Начав свою деятельность в 1956 году, писатель к своему 80-летию подготовил к изданию 15-томное собрание своих сочинений.

Евгений Кулькин являлся ответственным секретарём литературно-художественной газеты «Парнас».

Евгений Александрович Кулькин – лауреат Государственной премии Волгоградской области, премии «Имперская культура», премии МВД СССР. Звание «Почётный гражданин Волгоградской области» присвоено постановлением Волгоградской областной думы от 15 декабря 2005 года № 21/632.

Людмила Киреева, ответственный секретарь ВРО ООО «Союз писателей России»:

«…Улыбчивый, общительный хозяин кабинета, находясь в вечном окружении журналов, картин, рукописей, многочисленных книг, ежеминутно грозящих обрушиться лавиной с перегруженных полок, умудрялся в столь ограниченном пространстве принимать неограниченное число собеседников – учеников или коллег по перу.

Таким я впервые увидела Евгения Кулькина на Краснознаменской, 8. Знакомство с ним произвело на меня впечатление, равносильное тому, как если бы я встретила Толстого или Чехова…

…Читая романы Кулькина, наблюдала за судьбами хуторян рода Колотовкиных и других казачьих семей, переворошив вместе с писателем целый временной пласт от дореволюционных до современных дней. Герои прозаика − обычные люди, они растят хлеб, влюбляются, женятся, рожают детей, уходят на войну, соблюдают хуторские обычаи – живут согласно казачьему укладу. Нельзя обвинить автора в узкотемии, мол, всё о казаках и казаках… Он поведал об истории страны в целом, о жизни разных слоёв населения. Его волновали людские судьбы с их удачами и тяготами, подвигами и предательством, любовью и ненавистью. Читатель тоже не остаётся равнодушным, сопереживая и горю народному, и счастью человеческому, задаваясь вопросом: так что же такое смертный грех? Ответ писатель вложил в уста одного из своих героев: “Смертный грех – идти против своего народа!” А в “Прощёном веке” наш земляк ещё и доказал, что “Тихий Дон” всё-таки написал Михаил Шолохов, а не Фёдор Крюков.

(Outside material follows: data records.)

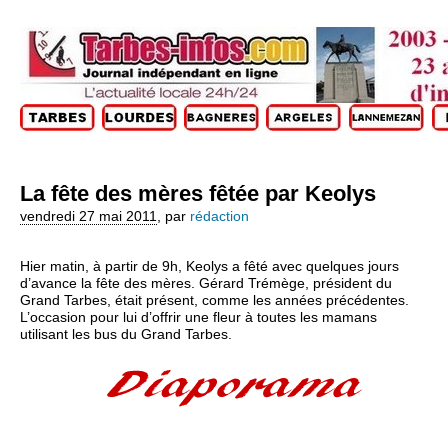
La fête des mères fêtée par Keolys
vendredi 27 mai 2011
,
par
rédaction
Hier matin, à partir de 9h, Keolys a fêté avec quelques jours
d’avance la fête des mères. Gérard Trémège, président du
Grand Tarbes, était présent, comme les années précédentes.
L’occasion pour lui d’offrir une fleur à toutes les mamans
utilisant les bus du Grand Tarbes.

Евгений Александрович создал широкомасштабные литературно-художественные полотна, вместившие в себя и прошлое, и настоящее, и взгляд в будущее».

…В большую литературe Евгений Кулькин вошел как поэт. Сборник «Первая книжка» у него вышел в 1960 году. Это было признание в любви к родному краю и утверждение духовных ценностей, которые он исповедовал вместе со своими земляками:

«Мне неизвестно, что такое сытость,

Сонливое довольство и тоска…

Мне непонятно, что такое скрытость

И каверзный удар исподтишка».

Несмотря на очевидное достоинство поэтического наследия Евгения Александровича, именно в прозе автор выразил себя с максимально возможно.

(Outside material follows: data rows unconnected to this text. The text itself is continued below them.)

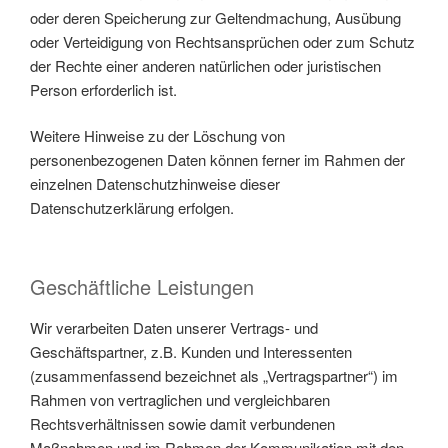
oder deren Speicherung zur Geltendmachung, Ausübung
oder Verteidigung von Rechtsansprüchen oder zum Schutz
der Rechte einer anderen natürlichen oder juristischen
Person erforderlich ist.
Weitere Hinweise zu der Löschung von
personenbezogenen Daten können ferner im Rahmen der
einzelnen Datenschutzhinweise dieser
Datenschutzerklärung erfolgen.
Geschäftliche Leistungen
Wir verarbeiten Daten unserer Vertrags- und
Geschäftspartner, z.B. Kunden und Interessenten
(zusammenfassend bezeichnet als „Vertragspartner“) im
Rahmen von vertraglichen und vergleichbaren
Rechtsverhältnissen sowie damit verbundenen
Maßnahmen und im Rahmen der Kommunikation mit den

«Прошло два года со дня его кончины, а я по-прежнему слышу неспешную твердь голоса Евгения Александровича, – вспоминал заместитель председателя Правления Союза писателей России Сергей Котькало. – Перечитывая роман “Святой с минного поля”, слышу шуршание ковыля на снегу, материнские всхлипы о тех, кто навечно остался лежать в Сталинградской земле, кто искалеченным вышел из Сталинградской сечи. Вижу, как подросток Женя со сверстниками таскает трупы на Мамаевом кургане, и задыхаюсь вместе с ним от смрада… А то дышу и не могу надышаться буйством Сталинградской сирени, когда 2 мая 1943 года сталинградское “Динамо” победит московский “Спартак” со счетом 1:0…

А потом, это редкое сочетание царицынского, волжского и донского духа в характере внука двух последних атаманов из станицы Усть-Медведицкой Евгения Кулькина… Речки разные, а так слились воедино в одном человеке, – поспевай только за течением бурной фантазии в его стихии, будь то поэма или баллада, роман или повесть…

Писал Евгений Александрович размашисто, мазок крупный, кисть широкая, и в тоже время никакая деталь не меркла, не тушевалась, не говоря о норове того либо иного персонажа. Ему любое эпохальное событие было по плечу, все чувствовал и понимал, знал, где каким цветом что отобразить, какую лошадь пустить галопом, какой гужевой состав запрячь волами или обойтись, по необходимости, коровами.

Умел Евгений Александрович двумя–тремя штрихами такую круговерть заметелить, что и небу становилось жарко… А география иных романов Кулькина охватывала мир от края до края земли, – тут вам и Россия, и Бразилия с Аргентиной, и Париж с Лондоном, и плач попрошайки на площади у Собора святого Петра в Риме, и измождённые голодом эмигранты-казаки в Югославии, и Африка, что нам не нужна, и Китай… – всё написано подлинно, не занудно, со знанием природы, климата до мельчайших подробностей, архитектуры, промышленности, океанических штормов и вулканических извержений…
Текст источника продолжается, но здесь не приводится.